==== DATA RECORDS

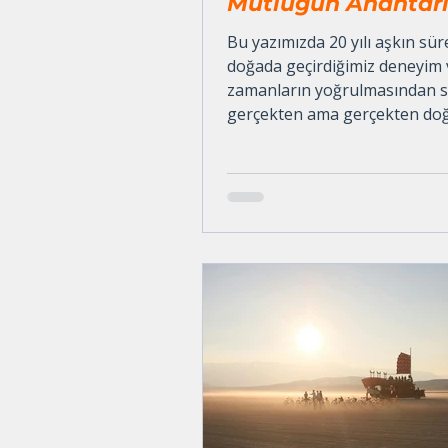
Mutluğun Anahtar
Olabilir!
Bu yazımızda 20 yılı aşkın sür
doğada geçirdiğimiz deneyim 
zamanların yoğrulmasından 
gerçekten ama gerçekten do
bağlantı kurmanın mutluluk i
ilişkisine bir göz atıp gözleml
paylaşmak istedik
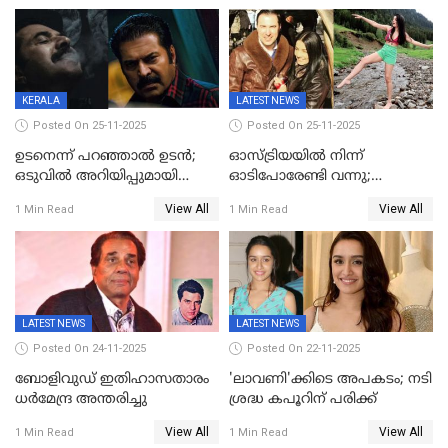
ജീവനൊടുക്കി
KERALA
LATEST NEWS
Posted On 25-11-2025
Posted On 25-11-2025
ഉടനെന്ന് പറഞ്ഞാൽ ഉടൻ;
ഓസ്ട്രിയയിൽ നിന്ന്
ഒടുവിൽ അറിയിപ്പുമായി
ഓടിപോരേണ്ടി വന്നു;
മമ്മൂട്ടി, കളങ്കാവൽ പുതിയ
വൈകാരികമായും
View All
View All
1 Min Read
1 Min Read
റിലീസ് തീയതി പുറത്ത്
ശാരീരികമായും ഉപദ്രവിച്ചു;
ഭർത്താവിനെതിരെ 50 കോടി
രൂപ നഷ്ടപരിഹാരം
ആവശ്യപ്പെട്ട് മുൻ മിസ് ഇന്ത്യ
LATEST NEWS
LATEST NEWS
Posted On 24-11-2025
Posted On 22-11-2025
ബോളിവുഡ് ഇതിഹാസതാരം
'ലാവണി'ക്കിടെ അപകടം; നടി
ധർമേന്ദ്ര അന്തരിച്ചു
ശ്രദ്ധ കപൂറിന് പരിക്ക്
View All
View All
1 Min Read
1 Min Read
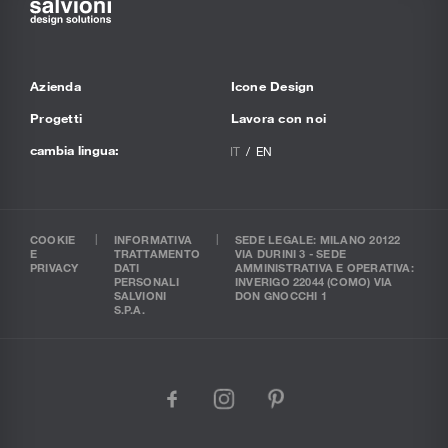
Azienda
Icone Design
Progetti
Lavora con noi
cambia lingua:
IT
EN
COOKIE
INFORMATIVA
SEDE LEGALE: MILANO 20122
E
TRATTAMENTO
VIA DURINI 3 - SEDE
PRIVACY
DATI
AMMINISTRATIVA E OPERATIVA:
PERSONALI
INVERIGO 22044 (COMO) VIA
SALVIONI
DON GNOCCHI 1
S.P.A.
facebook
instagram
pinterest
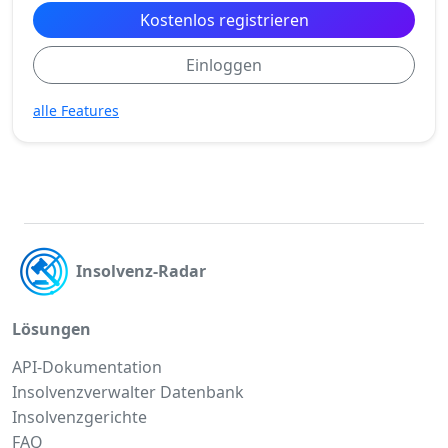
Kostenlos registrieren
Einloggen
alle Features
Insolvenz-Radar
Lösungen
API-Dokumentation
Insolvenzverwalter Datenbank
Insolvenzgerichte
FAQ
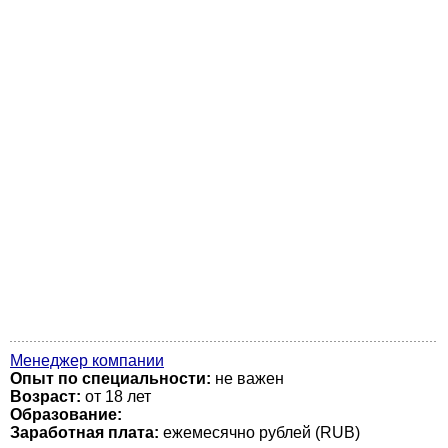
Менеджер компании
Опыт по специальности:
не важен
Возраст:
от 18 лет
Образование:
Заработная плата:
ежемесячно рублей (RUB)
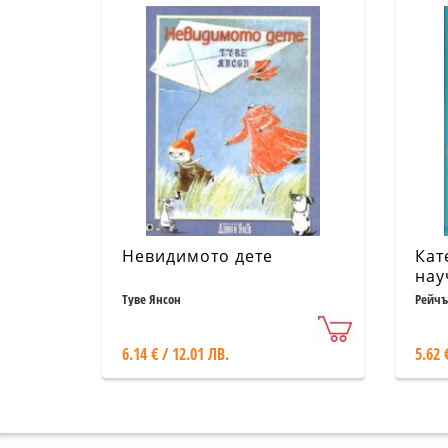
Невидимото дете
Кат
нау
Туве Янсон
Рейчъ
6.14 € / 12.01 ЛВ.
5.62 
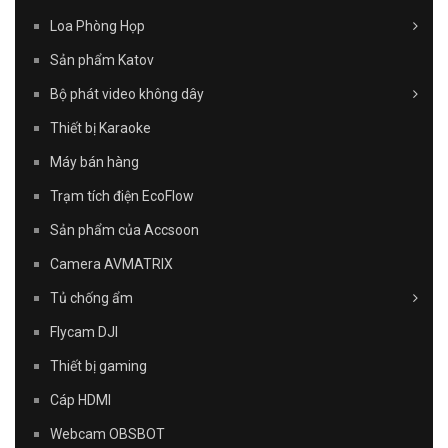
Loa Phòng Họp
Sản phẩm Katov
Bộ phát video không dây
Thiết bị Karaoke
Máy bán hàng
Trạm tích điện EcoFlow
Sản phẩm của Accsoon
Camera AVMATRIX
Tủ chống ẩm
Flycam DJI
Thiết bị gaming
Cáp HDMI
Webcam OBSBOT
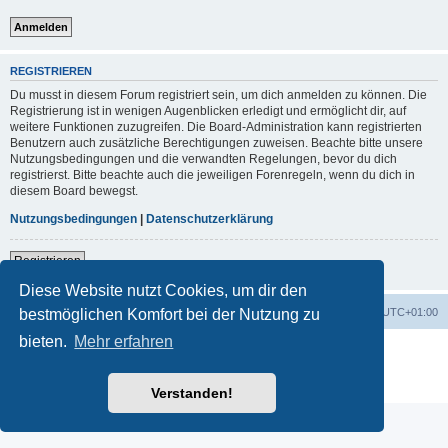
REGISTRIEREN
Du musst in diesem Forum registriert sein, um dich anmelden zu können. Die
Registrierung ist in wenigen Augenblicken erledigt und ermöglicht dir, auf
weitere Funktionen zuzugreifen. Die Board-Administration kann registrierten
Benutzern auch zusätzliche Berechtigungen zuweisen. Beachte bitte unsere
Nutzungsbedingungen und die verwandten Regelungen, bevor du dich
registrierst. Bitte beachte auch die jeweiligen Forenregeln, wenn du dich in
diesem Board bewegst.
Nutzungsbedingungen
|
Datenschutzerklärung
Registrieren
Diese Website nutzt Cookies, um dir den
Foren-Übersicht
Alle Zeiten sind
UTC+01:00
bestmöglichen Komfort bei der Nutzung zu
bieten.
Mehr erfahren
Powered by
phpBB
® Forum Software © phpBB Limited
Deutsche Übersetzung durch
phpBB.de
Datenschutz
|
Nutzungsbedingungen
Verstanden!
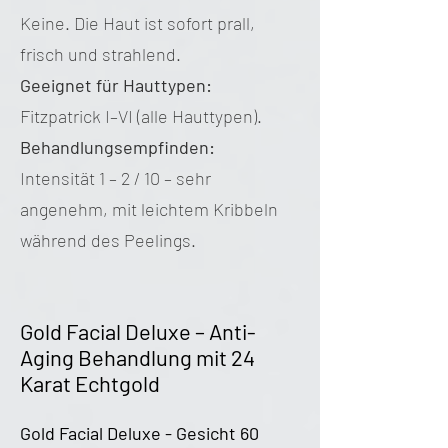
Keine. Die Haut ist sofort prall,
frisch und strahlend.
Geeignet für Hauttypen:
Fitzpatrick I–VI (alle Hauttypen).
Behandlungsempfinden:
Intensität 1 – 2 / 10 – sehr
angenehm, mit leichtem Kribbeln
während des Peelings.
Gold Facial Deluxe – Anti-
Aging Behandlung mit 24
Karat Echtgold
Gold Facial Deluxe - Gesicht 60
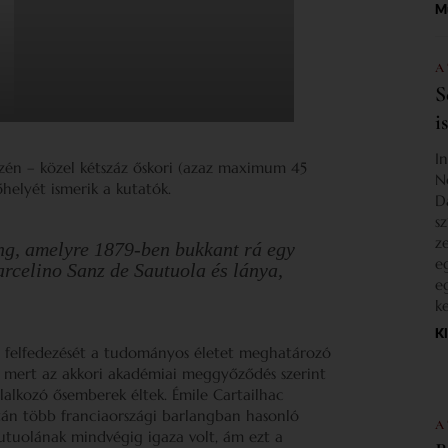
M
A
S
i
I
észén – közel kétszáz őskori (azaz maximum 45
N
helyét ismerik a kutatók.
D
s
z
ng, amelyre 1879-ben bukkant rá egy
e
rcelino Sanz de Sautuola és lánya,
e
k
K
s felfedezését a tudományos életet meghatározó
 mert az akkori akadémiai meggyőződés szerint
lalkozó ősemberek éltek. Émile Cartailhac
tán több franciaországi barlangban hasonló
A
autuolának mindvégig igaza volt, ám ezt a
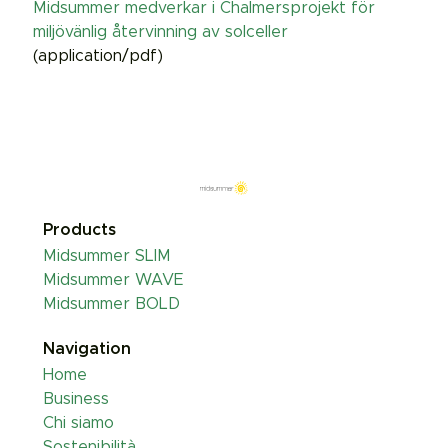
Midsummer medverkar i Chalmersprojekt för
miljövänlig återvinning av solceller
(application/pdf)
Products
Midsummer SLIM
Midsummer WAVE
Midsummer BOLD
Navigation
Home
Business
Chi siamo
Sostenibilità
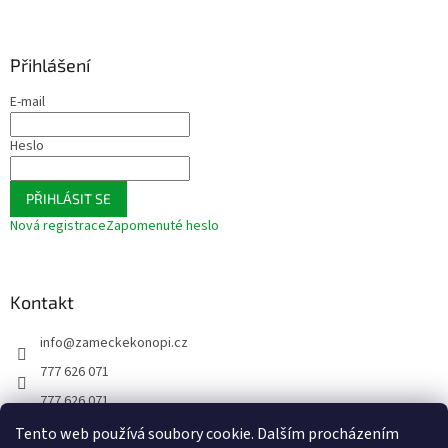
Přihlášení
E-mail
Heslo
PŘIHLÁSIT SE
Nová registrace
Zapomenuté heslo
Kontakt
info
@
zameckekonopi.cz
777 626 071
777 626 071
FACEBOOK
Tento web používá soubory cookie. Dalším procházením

========

■ **WHAT IS NEEDED**
The reply must hold every line above exactly as written and none of the pictures.

■ **EXERCISE RESULT**
Mutluğun Anahtar
Olabilir!
Bu yazımızda 20 yılı aşkın sür
doğada geçirdiğimiz deneyim 
zamanların yoğrulmasından 
gerçekten ama gerçekten do
bağlantı kurmanın mutluluk i
ilişkisine bir göz atıp gözleml
paylaşmak istedik
ജീവനൊടുക്കി
KERALA
LATEST NEWS
Posted On 25-11-2025
Posted On 25-11-2025
ഉടനെന്ന് പറഞ്ഞാൽ ഉടൻ;
ഓസ്ട്രിയയിൽ നിന്ന്
ഒടുവിൽ അറിയിപ്പുമായി
ഓടിപോരേണ്ടി വന്നു;
മമ്മൂട്ടി, കളങ്കാവൽ പുതിയ
വൈകാരികമായും
View All
View All
1 Min Read
1 Min Read
റിലീസ് തീയതി പുറത്ത്
ശാരീരികമായും ഉപദ്രവിച്ചു;
ഭർത്താവിനെതിരെ 50 കോടി
രൂപ നഷ്ടപരിഹാരം
ആവശ്യപ്പെട്ട് മുൻ മിസ് ഇന്ത്യ
LATEST NEWS
LATEST NEWS
Posted On 24-11-2025
Posted On 22-11-2025
ബോളിവുഡ് ഇതിഹാസതാരം
'ലാവണി'ക്കിടെ അപകടം; നടി
ധർമേന്ദ്ര അന്തരിച്ചു
ശ്രദ്ധ കപൂറിന് പരിക്ക്
View All
View All
1 Min Read
1 Min Read
Azienda
Icone Design
Progetti
Lavora con noi
cambia lingua:
IT
EN
COOKIE
INFORMATIVA
SEDE LEGALE: MILANO 20122
E
TRATTAMENTO
VIA DURINI 3 - SEDE
PRIVACY
DATI
AMMINISTRATIVA E OPERATIVA:
PERSONALI
INVERIGO 22044 (COMO) VIA
SALVIONI
DON GNOCCHI 1
S.P.A.
facebook
instagram
pinterest
Kostenlos registrieren
Einloggen
alle Features
Insolvenz-Radar
Lösungen
API-Dokumentation
Insolvenzverwalter Datenbank
Insolvenzgerichte
FAQ
Менеджер компании
Опыт по специальности:
не важен
Возраст:
от 18 лет
Образование:
Заработная плата:
ежемесячно рублей (RUB)
Невидимото дете
Кат
нау
Туве Янсон
Рейчъ
6.14 € / 12.01 ЛВ.
5.62 
Loa Phòng Họp
Sản phẩm Katov
Bộ phát video không dây
Thiết bị Karaoke
Máy bán hàng
Trạm tích điện EcoFlow
Sản phẩm của Accsoon
Camera AVMATRIX
Tủ chống ẩm
Flycam DJI
Thiết bị gaming
Cáp HDMI
Webcam OBSBOT
REGISTRIEREN
Du musst in diesem Forum registriert sein, um dich anmelden zu können. Die
Registrierung ist in wenigen Augenblicken erledigt und ermöglicht dir, auf
weitere Funktionen zuzugreifen. Die Board-Administration kann registrierten
Benutzern auch zusätzliche Berechtigungen zuweisen. Beachte bitte unsere
Nutzungsbedingungen und die verwandten Regelungen, bevor du dich
registrierst. Bitte beachte auch die jeweiligen Forenregeln, wenn du dich in
diesem Board bewegst.
Nutzungsbedingungen
|
Datenschutzerklärung
Registrieren
Diese Website nutzt Cookies, um dir den
Foren-Übersicht
Alle Zeiten sind
UTC+01:00
bestmöglichen Komfort bei der Nutzung zu
bieten.
Mehr erfahren
Powered by
phpBB
® Forum Software © phpBB Limited
Deutsche Übersetzung durch
phpBB.de
Datenschutz
|
Nutzungsbedingungen
Verstanden!
Keine. Die Haut ist sofort prall,
frisch und strahlend.
Geeignet für Hauttypen:
Fitzpatrick I–VI (alle Hauttypen).
Behandlungsempfinden:
Intensität 1 – 2 / 10 – sehr
angenehm, mit leichtem Kribbeln
während des Peelings.
Gold Facial Deluxe – Anti-
Aging Behandlung mit 24
Karat Echtgold
Gold Facial Deluxe - Gesicht 60
M
A
S
i
I
észén – közel kétszáz őskori (azaz maximum 45
N
helyét ismerik a kutatók.
D
s
z
ng, amelyre 1879-ben bukkant rá egy
e
rcelino Sanz de Sautuola és lánya,
e
k
K
s felfedezését a tudományos életet meghatározó
 mert az akkori akadémiai meggyőződés szerint
lalkozó ősemberek éltek. Émile Cartailhac
tán több franciaországi barlangban hasonló
A
autuolának mindvégig igaza volt, ám ezt a
Midsummer medverkar i Chalmersprojekt för
miljövänlig återvinning av solceller
(application/pdf)
Products
Midsummer SLIM
Midsummer WAVE
Midsummer BOLD
Navigation
Home
Business
Chi siamo
Sostenibilità
Přihlášení
E-mail
Heslo
PŘIHLÁSIT SE
Nová registrace
Zapomenuté heslo
Kontakt
info
@
zameckekonopi.cz
777 626 071
777 626 071
FACEBOOK
Tento web používá soubory cookie. Dalším procházením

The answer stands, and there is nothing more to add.